Der Vorschlag zeigt bemerkenswerte Ansätze im nachhaltigen Umgang mit dem Bestand, indem Teile der Fassadenkonstruktion und -verkleidung wieder verwendet werden und dadurch auch dem denkmalpflegerischen Leitgedanken nach dem Erhalt von möglichst viel Originalsubstanz entsprochen wird. Sämtliche Neubaubereiche werden zudem vornehmlich in ökologischer Holzbauweise realisiert, wodurch der Einsatz von Beton beschränkt werden kann. Die kompakte Volumetrie des Neubaus weist eine gute Tageslichtausnutzung und einen tiefen Energiebedarf auf. Das einfache und auf das hygienische Minimum reduzierte Lüftungskonzept folgt zusammen mit der restlichen Haustechnikinstallationen konsequenten dem Prinzip der Systemtrennung. Weiter wird das Regenwasser gesammelt und als Grauwasser für die Reinigung und Aussenbewässerung genutzt. Auf dem Dach des Neubaus und auf der Aufstockung sind zudem PV-Anlagen eingeplant.

Das Projekt weist im Quervergleich die geringste Geschossfläche aus, was jedoch durch die effiziente Grundrissorganisation wettgemacht wird und somit ökonomisch Vorteile verspricht.

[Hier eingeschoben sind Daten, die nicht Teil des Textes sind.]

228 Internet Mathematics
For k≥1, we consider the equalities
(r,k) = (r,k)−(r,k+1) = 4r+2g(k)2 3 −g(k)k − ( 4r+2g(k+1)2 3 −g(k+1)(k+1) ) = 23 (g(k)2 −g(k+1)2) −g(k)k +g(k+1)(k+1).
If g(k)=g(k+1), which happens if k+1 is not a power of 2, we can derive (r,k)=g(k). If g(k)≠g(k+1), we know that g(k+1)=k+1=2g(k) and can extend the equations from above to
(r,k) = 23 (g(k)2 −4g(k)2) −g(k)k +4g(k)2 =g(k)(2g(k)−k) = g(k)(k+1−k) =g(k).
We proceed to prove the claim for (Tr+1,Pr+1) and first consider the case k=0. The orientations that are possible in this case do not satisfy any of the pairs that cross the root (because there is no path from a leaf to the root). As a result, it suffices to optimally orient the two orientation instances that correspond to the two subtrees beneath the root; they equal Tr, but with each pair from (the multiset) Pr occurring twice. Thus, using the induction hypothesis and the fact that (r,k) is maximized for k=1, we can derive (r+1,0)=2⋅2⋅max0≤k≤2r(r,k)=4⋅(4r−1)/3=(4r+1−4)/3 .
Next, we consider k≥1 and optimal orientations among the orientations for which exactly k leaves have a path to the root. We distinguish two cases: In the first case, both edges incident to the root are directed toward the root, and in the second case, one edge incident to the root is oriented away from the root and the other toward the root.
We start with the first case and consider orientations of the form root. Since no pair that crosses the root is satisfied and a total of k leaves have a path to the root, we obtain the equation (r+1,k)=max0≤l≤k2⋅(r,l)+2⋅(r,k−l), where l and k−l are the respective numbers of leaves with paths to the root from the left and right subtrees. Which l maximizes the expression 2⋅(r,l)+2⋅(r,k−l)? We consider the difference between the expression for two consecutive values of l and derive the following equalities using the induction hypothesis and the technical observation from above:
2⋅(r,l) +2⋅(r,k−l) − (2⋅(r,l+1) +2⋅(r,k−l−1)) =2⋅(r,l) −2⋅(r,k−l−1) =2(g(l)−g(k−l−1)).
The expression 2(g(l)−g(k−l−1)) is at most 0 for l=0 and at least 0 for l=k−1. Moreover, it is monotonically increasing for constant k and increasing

Das Projekt zeichnet sich durch eine städtebaulich äusserst präzise Setzung und Ergänzung der bestehenden Volumina aus, wodurch es gelingt, die Anlage auf selbstverständliche Art und Weise aus der Logik des Bestands weiterzubauen. Der Sanierungsvorschlag antwortet geschickt auf das drängende Thema des Re-Use, die Fassadengestaltung der Neubauteile knüpft dabei gestalterisch gekonnt an die Qualitäten der Bestandsbauten an, wobei einzig die Sockelausbildung des Neubauvolumens noch zu wenig einladend und verbindend wirkt.
Das parkartig angelegte Grünkonzept mit grosskronigen Bäumen und Extensivwiesen ist spannungsvoll, vermittelt quantitativ zu den Bauvolumen und verzahnt das Areal auf der Ebene der Landschaftsgestaltung überzeugend mit seiner Umgebung. Das bereits im Bestand angelegte Thema «Schule im Park» wird dadurch konsequent und schlüssig weiterentwickelt.
Der Projektvorschlag besticht durch den wertschätzenden Umgang mit den denkmalgeschützten Bauten von Fritz Hünig und dem Ergänzungsbau von Rolf Mühlethaler, erweitert das Geviert stringent zu einer zukunftsfähigen Anlage, welche durch die neu arrangierte Volumenkomposition sowohl auf der städtebaulichen als auch auf der Nutzungsebene den stärkeren Bezug zum Gymnasium sicherstellen kann. Das Beurteilungsgremium empfiehlt das Projekt „binanger“ unter Beachtung der nachfolgend aufgeführten Empfehlungen daher einstimmig zur Weiterbearbeitung.

Empfehlungen des Preisgerichts zur Weiterbearbeitung:
  • Der Mensazugang für die Schüler:innen des Gymnasiums ist aufzuwerten, um die nutzungstechnische Verbindung der beiden Schulareale auch auf der Erschliessungsebene zu versinnbildlichen. In diesem Zusammenhang ist auch die abweisende Gestaltung der beiden Stirnfassaden im Sockel des Neubaus zu überdenken.
  • Die Organisation des Mensabereichs soll dahingehend überarbeitet werden, dass auch die aktuell in der alten Mensa platzierten Selbstversorger:innen-Flächen in den Neubau integriert werden können.
  • Die offen in der Mensa platzierte Treppenerschliessung für die Schulgeschosse überzeugt noch nicht und ist in der Weiterbe¬arbeitung auch im Hinblick auf befürchtete Geruchsemissionen zu überprüfen.
  • Auf der Ebene der Landschaftsarchitektur sind die Velo-Parkplätze südwestlich des Mühlethaler-Baus anderweitig zu platzieren. Zudem soll nachgewiesen werden, welche Massnahmen notwendig sind, um auf dem Tiefgaragendach grosskronige Bäume in den dafür vorgesehenen Trögen (oder Aussparungen) zu pflanzen und die Baumstandorte langfristig zu etablieren.